Of course, we are all to blame for tolerating contemporary year-round corn with the taste and consistency of those packing chips in shipping boxes.
I am talking about real corn, recently picked, grown for taste. We were in upstate New York recently, and my wife bought a dozen ears from a farm stand (12 for $3, leave the money in the plastic box) and the next day it still tasted fresh.
The terrible drought in the Midwest has not affected the corn upstate; the only good news from Hurricane Isaac is that there may be some relief for the back end of the Midwest corn crop.
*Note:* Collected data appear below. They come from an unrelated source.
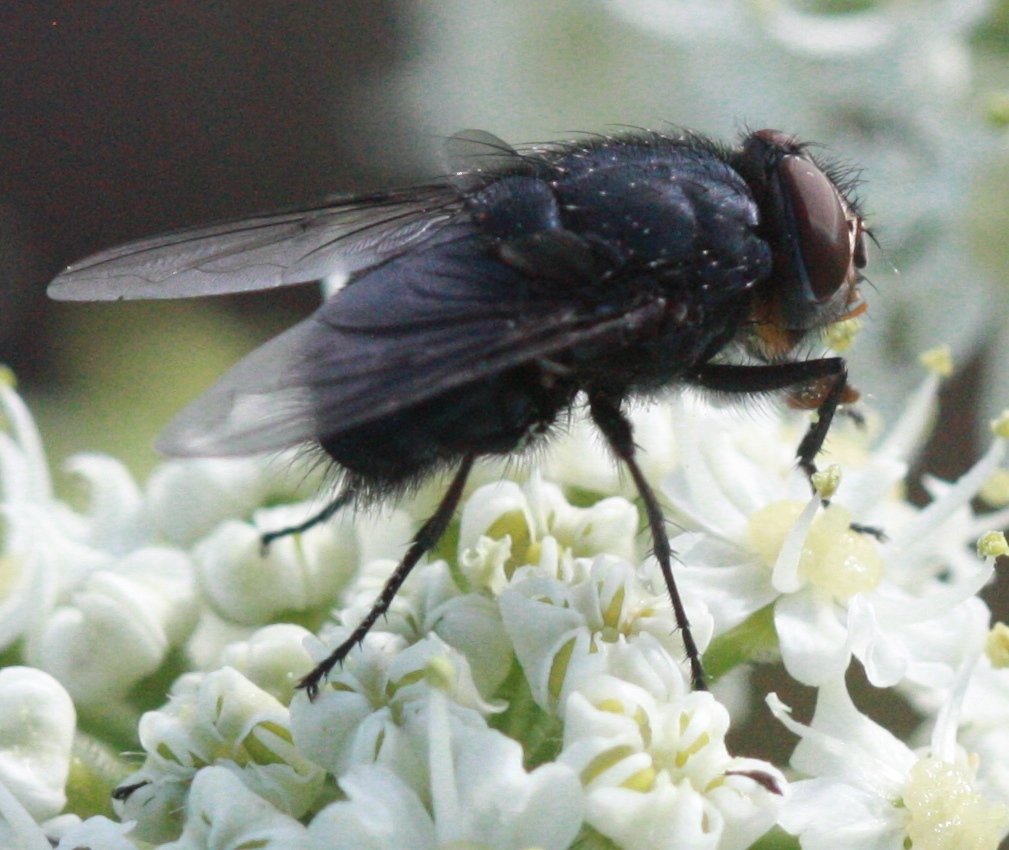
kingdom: Animalia
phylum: Arthropoda
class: Insecta
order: Diptera
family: Calliphoridae
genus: Calliphora
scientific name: Calliphora vomitoria
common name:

I can get downright Proustian (in emotion, if not writing style) about the memories of fresh corn -- Á la Recherche du Mais Perdu, as Proust might have titled it, boiled corn, doused in butter and salt, the way my mother served it.
We did not have much money – sometimes did not have a car – and my father worked weekends and holidays. So my mom would make a picnic for five kids and we would walk up the glacial hill to Cunningham Park and she would start a fire and prepare a dozen ears of corn, maybe two dozen. I think my kid brother has the dented pot we used.
My wife, after her 13 or 14 trips to India, turns the corn over a flame, daubs it with one spice or another, in homage to picnics with friends in the hills of Pune.
Either way, I get downright sentimental.
In its Labor Day editorial, the Times mentions sweet corn as a rite of the end of summer, like taking kids to college or watching the Open tennis.
The writer must be of a certain age (by definition, editorial writers would tend to be.) Somebody younger might rave about holiday treats somewhat more chi-chi. Corn still makes me happy.